START Information shown

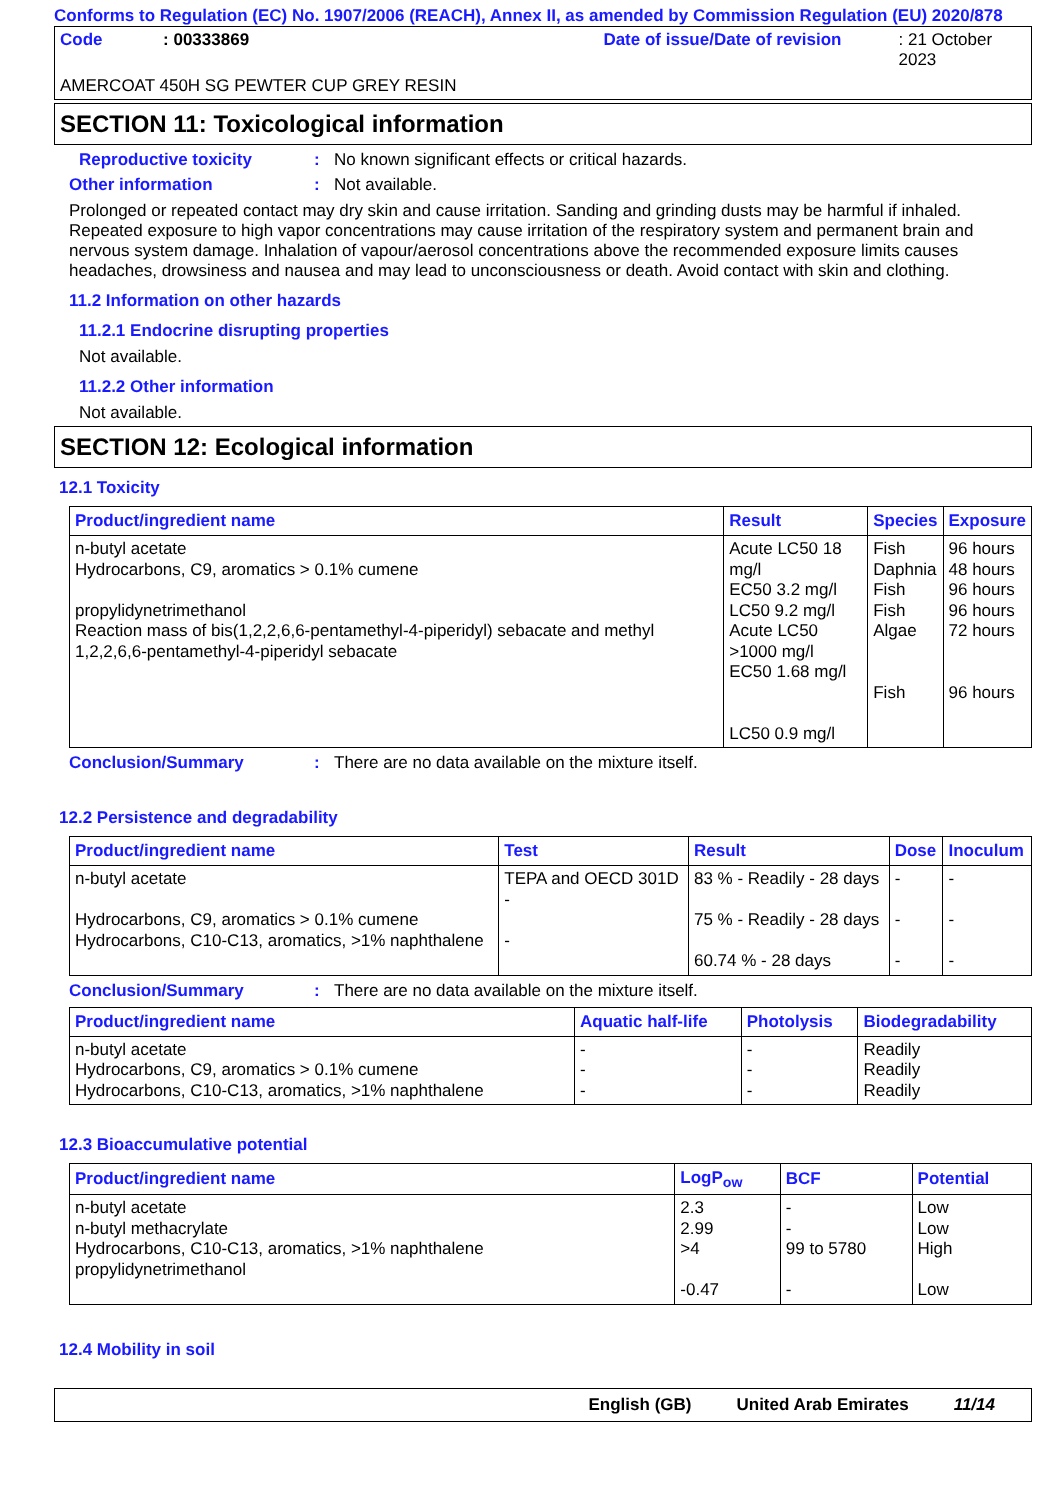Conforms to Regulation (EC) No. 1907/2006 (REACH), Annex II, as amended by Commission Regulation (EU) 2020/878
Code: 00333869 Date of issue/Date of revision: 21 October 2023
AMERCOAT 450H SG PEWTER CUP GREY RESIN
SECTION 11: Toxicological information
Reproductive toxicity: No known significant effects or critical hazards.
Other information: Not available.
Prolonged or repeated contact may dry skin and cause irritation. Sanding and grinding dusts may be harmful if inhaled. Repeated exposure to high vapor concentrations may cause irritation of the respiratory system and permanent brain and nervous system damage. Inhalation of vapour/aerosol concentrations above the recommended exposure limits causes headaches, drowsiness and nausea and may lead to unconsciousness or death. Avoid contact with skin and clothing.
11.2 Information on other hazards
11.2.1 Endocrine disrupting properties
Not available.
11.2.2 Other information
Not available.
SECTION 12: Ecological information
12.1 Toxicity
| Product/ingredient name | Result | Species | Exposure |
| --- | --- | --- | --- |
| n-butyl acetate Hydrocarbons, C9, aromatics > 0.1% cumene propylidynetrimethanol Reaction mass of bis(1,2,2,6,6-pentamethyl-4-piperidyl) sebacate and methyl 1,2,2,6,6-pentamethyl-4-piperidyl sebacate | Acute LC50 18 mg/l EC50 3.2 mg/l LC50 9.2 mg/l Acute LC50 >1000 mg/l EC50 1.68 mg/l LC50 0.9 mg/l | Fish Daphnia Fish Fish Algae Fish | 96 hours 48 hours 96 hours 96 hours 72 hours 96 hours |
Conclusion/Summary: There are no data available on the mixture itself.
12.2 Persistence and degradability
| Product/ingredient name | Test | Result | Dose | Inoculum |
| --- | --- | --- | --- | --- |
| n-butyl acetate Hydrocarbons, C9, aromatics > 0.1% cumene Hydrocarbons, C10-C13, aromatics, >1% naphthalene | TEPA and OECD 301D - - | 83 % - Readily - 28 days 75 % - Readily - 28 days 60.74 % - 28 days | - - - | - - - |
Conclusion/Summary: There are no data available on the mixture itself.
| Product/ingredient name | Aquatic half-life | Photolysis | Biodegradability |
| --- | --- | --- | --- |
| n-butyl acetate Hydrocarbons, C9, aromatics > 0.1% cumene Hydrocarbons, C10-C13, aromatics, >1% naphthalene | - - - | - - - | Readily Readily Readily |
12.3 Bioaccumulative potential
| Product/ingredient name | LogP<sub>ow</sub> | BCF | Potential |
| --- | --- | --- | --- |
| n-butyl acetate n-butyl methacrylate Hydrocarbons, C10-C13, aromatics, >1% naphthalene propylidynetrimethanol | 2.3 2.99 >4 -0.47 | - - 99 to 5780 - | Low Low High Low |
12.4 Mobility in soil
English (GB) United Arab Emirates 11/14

END Information shown

■ Problem to work on ■
Check each line of the listing above. Copy the ones with the word "hazards".

■ Your solution ■
Reproductive toxicity: No known significant effects or critical hazards.
11.2 Information on other hazards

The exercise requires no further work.